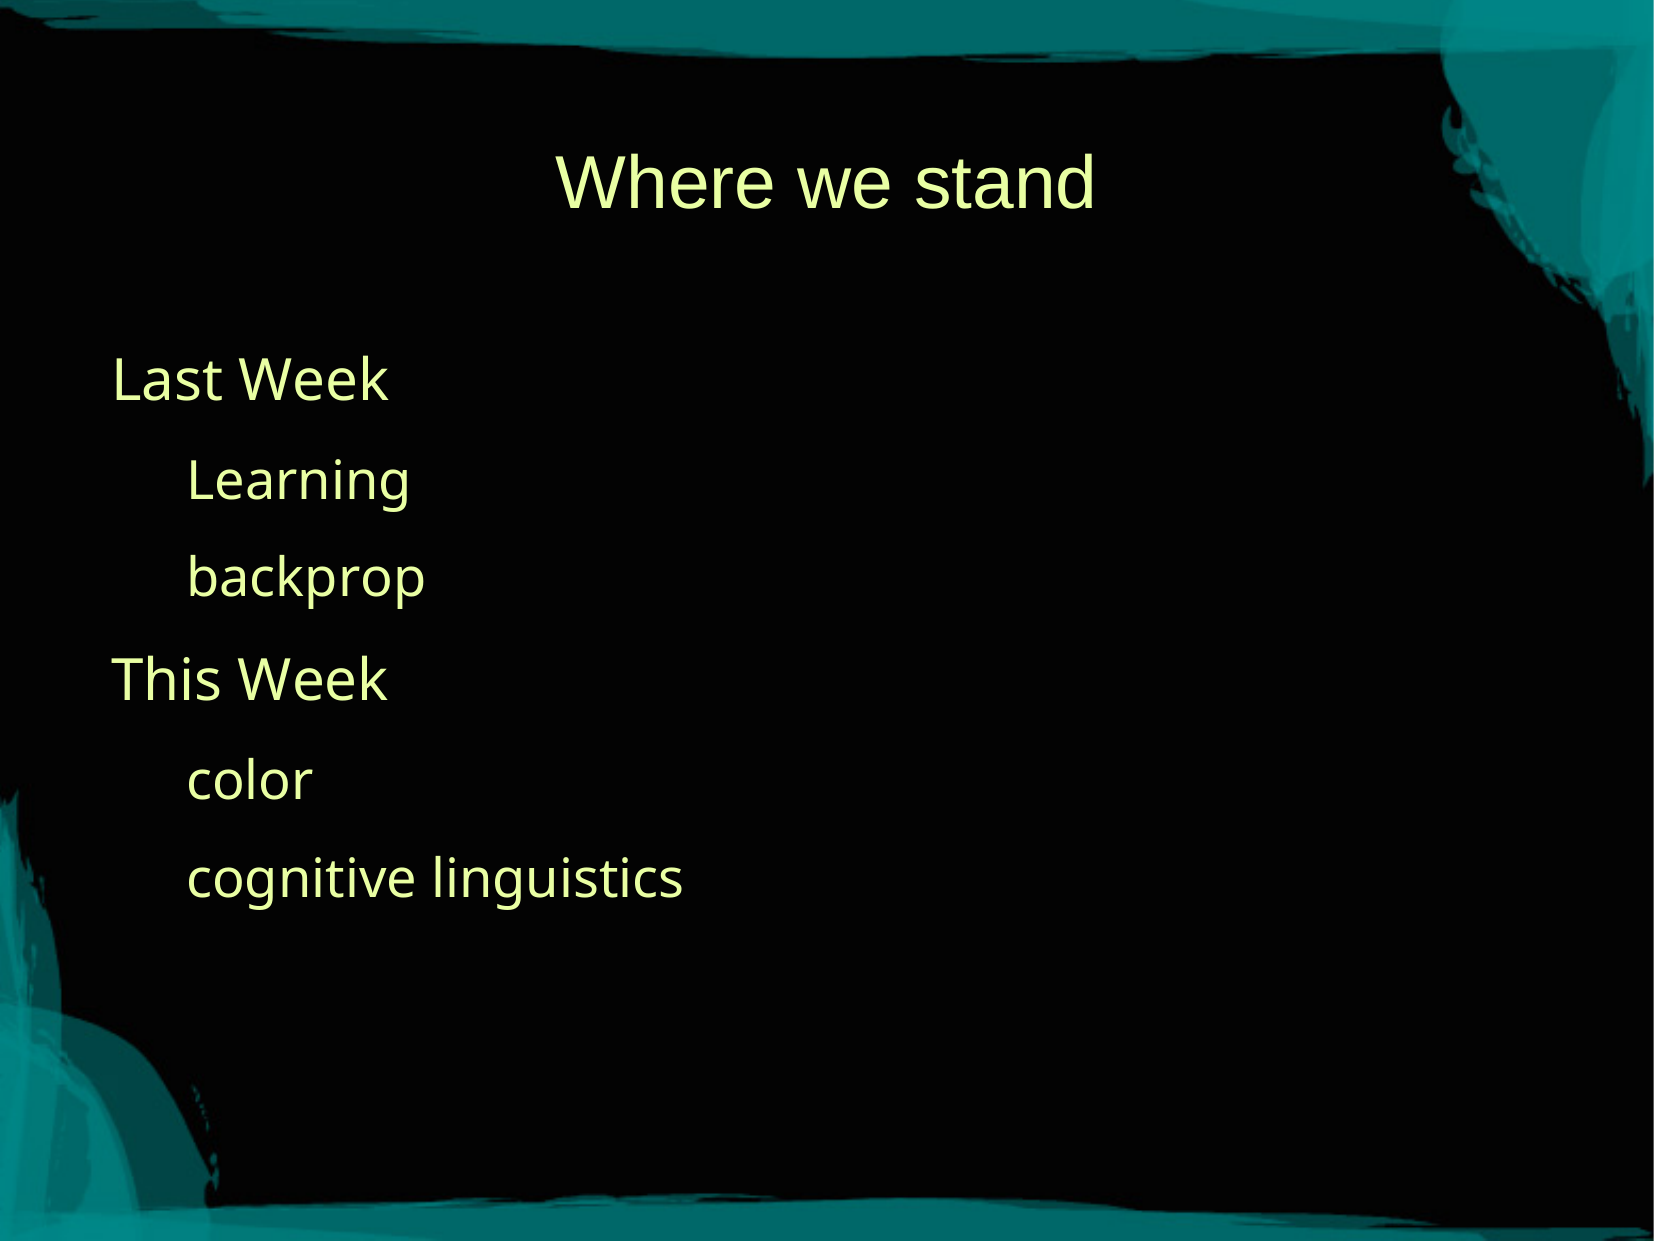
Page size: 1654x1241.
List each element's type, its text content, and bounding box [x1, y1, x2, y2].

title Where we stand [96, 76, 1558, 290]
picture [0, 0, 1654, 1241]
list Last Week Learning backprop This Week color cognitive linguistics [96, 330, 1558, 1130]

· · · · · · ·

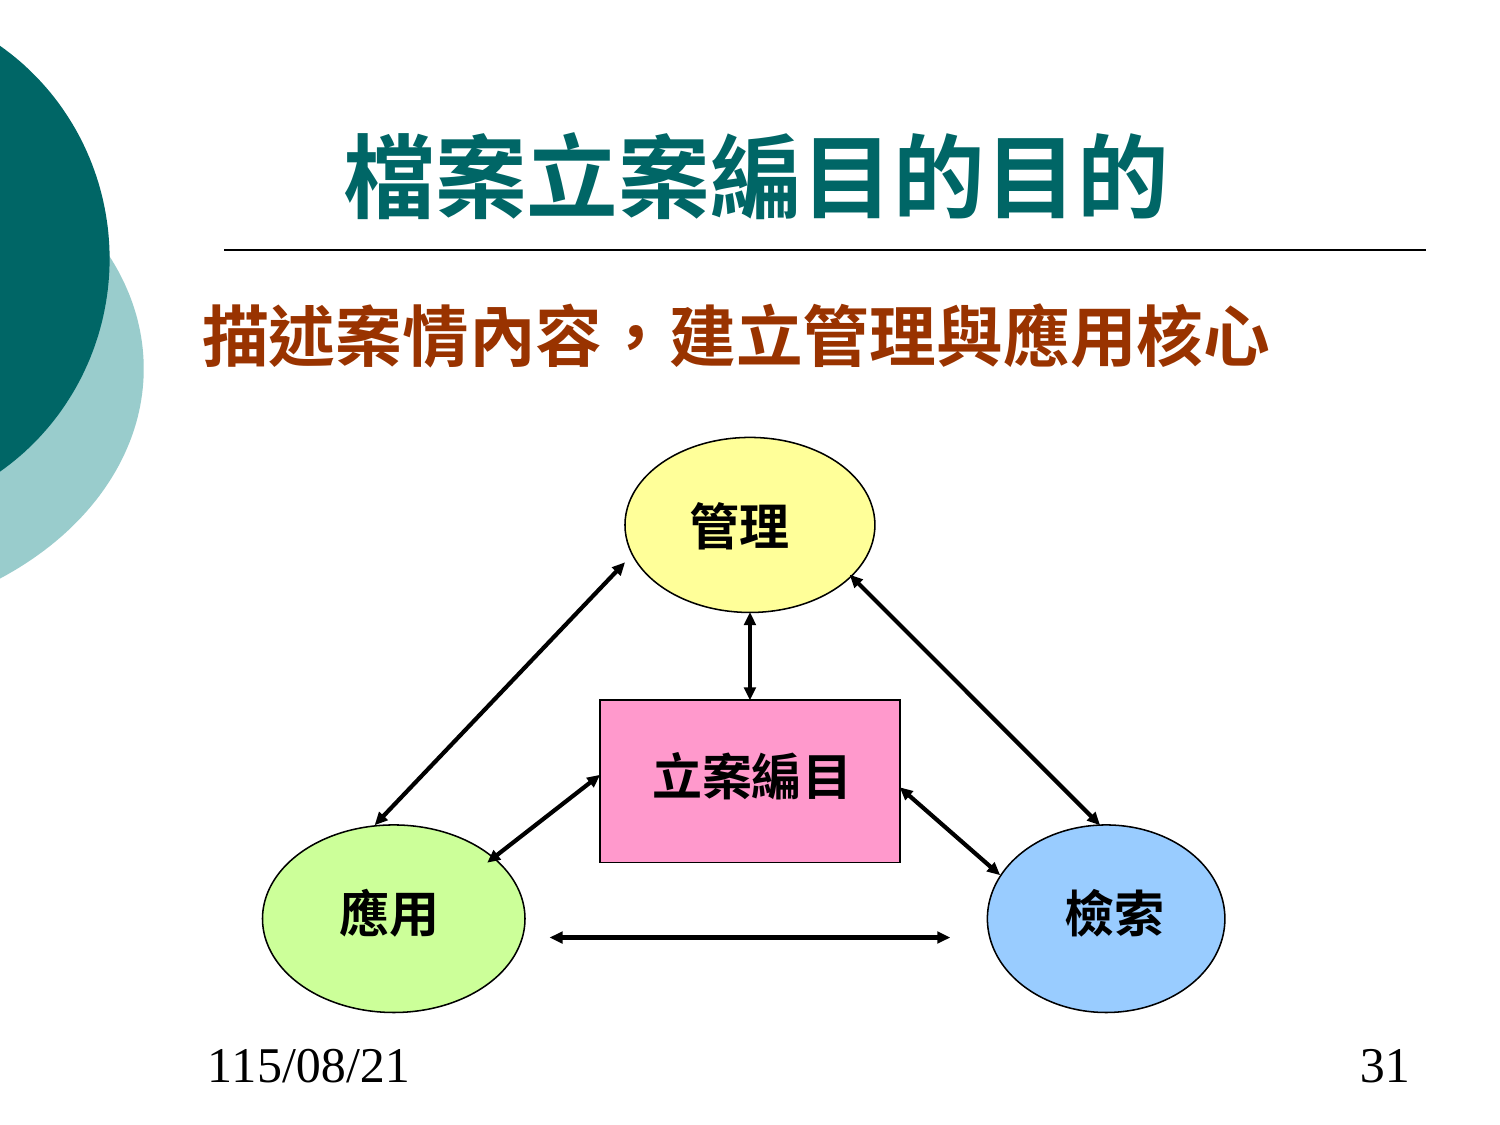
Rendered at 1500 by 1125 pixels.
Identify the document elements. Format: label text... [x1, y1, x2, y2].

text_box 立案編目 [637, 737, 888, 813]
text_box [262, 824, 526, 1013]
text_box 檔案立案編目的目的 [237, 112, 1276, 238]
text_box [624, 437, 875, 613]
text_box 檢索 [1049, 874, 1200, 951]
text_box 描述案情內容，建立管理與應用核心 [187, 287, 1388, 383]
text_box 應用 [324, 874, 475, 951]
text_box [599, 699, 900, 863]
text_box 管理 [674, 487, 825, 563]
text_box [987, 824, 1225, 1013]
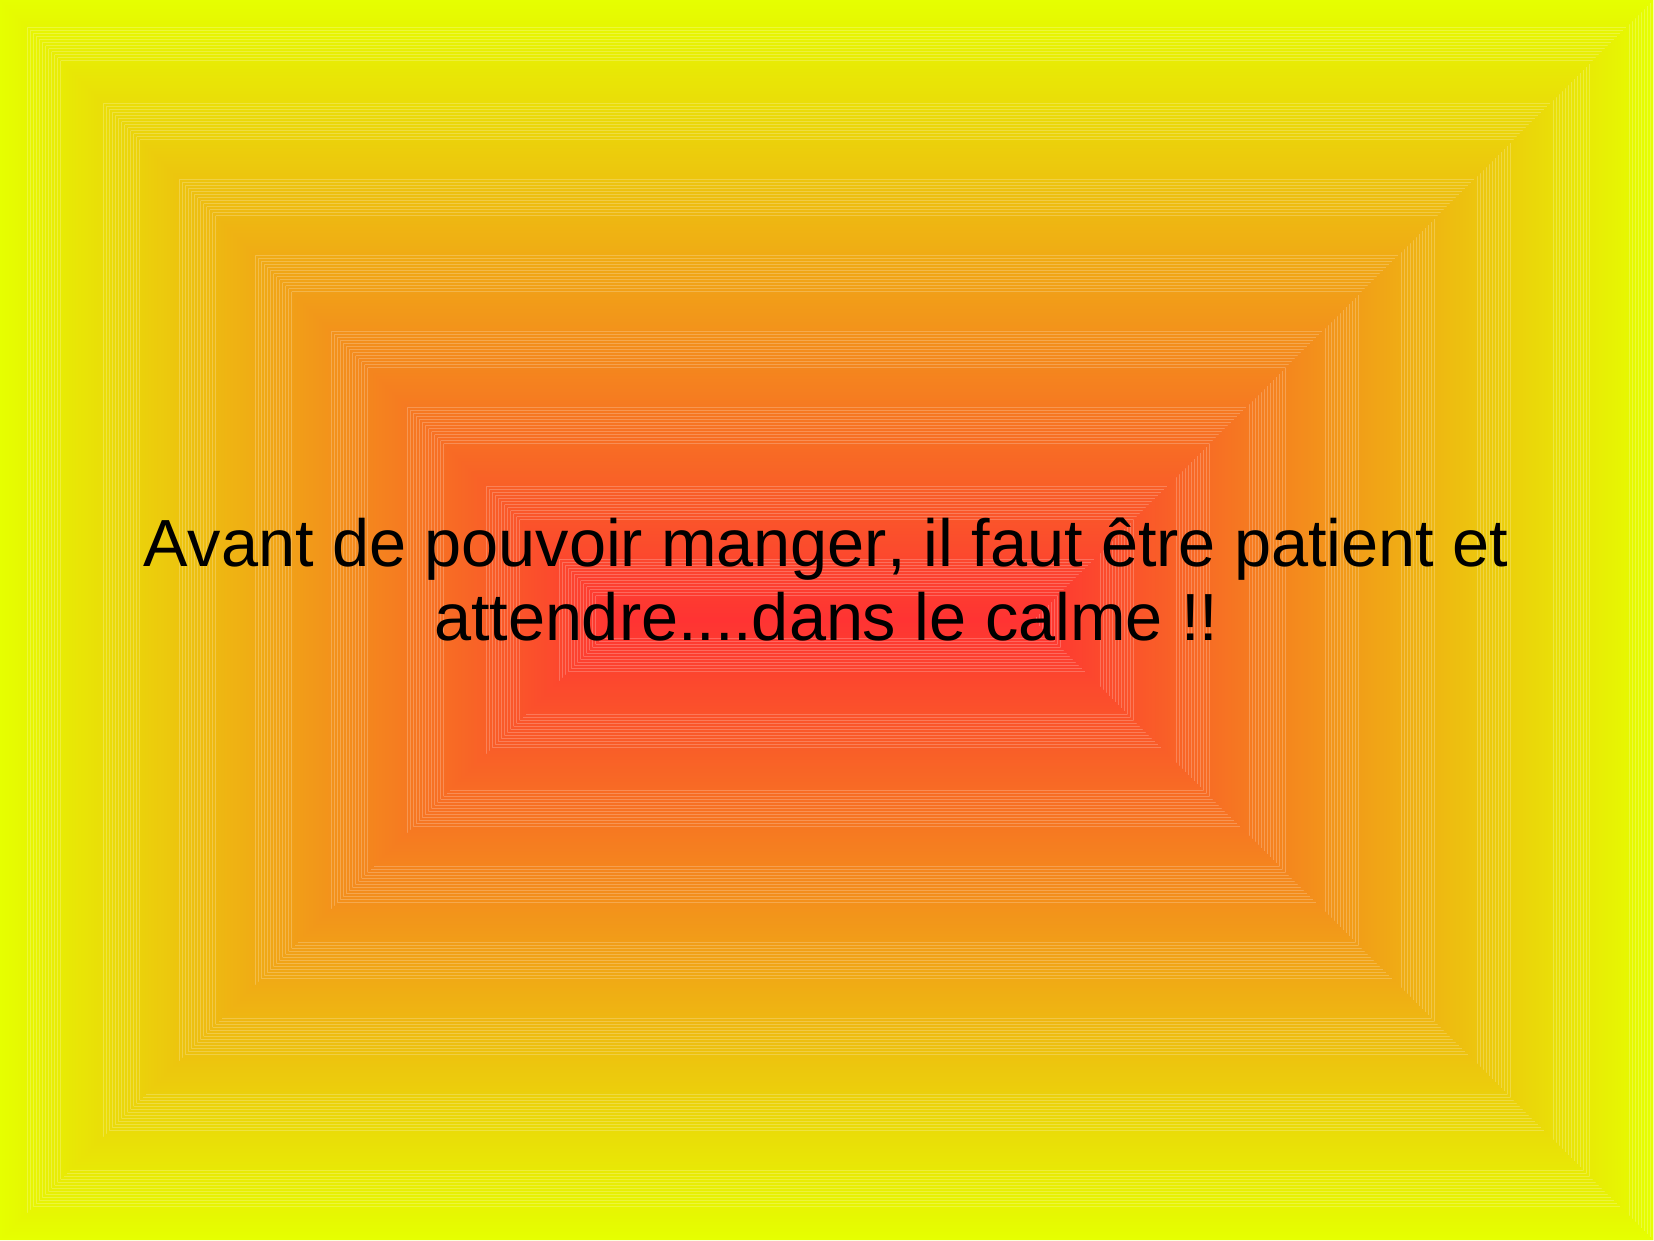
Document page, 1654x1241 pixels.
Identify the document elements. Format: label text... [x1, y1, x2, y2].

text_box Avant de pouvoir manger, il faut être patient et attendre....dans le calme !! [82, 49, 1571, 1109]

· · · · · · ·

▶ Compito breve: Puoi ricopiare tale e quale, dal materiale qui sopra, tutto ciò che va dalla riga contenente "Page size: 1654x1241." giù fino alla riga contenente "list Last Week", entrambe incluse?

▶ Risposta all'esercizio:
Page size: 1654x1241.
List each element's type, its text content, and bounding box [x1, y1, x2, y2].

title Where we stand [96, 76, 1558, 290]
picture [0, 0, 1654, 1241]
list Last Week Learning backprop This Week color cognitive linguistics [96, 330, 1558, 1130]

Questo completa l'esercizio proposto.